Carlos Andrés Pérez seized control, birthing PDVSA and ending direct U.S. ownership, but not dependence.

By the 1990s, the door reopened.

Chevron, ExxonMobil, and ConocoPhillips poured billions into heavy crude projects in the Orinoco Belt.

Then Hugo Chávez slammed it shut again, raising taxes, expropriating fields, and driving out firms that refused to play by his rules.

Maduro took the oil legacy and let rigs rust, workers unpaid, all while output collapsed to 700,000 barrels a day.

Now, after Maduro’s capture, Trump has drawn a new line in the sand.

The Donroe Doctrine is the Monroe Doctrine rearmed: the Western Hemisphere’s oil belongs to its own.

Chevron, the lone survivor through the sanctions era, is first in line to restore the fields that once fueled the free world.

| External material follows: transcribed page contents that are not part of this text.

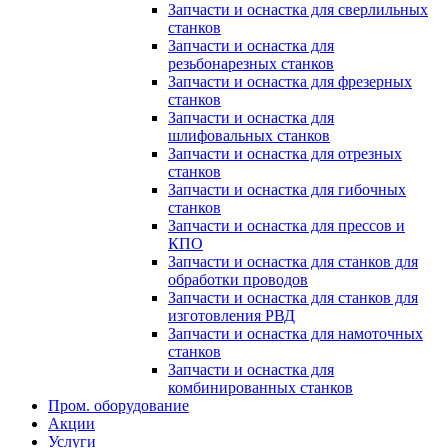
Запчасти и оснастка для сверлильных
станков
Запчасти и оснастка для
резьбонарезных станков
Запчасти и оснастка для фрезерных
станков
Запчасти и оснастка для
шлифовальных станков
Запчасти и оснастка для отрезных
станков
Запчасти и оснастка для гибочных
станков
Запчасти и оснастка для прессов и
КПО
Запчасти и оснастка для станков для
обработки проводов
Запчасти и оснастка для станков для
изготовления РВД
Запчасти и оснастка для намоточных
станков
Запчасти и оснастка для
комбинированных станков
Пром. оборудование
Акции
Услуги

Energy Secretary Chris Wright is already assembling oil executives to chart Venezuela’s rebuild, an American-led reconstruction of the hemisphere’s richest reserves.

With 300 billion barrels beneath its soil, Venezuela holds the key to hemispheric energy security.

Source: PDVSA, Council of Foreign Relations, Financial Times
 
Just a thought but had Maduro simply gave T the access to the energy / resources he wanted nothing would have happened. T would have sung his praises, claimed Maduro was a good guy and other such nonsense.

Instead Maduro is now sitting in a NYC jail on trial for machine gun possession (I'm not kidding) and narco crap while everything remains the same in Venezuela.

Now T is beating his chest like Tarzan, his insane boot licks are foaming at the mouth over the prospects of grabbing Greenland and invading other countries and the rest of the planet is wondering wtf happened to America.

Better get ready. I'm thinking something evil is coming our way.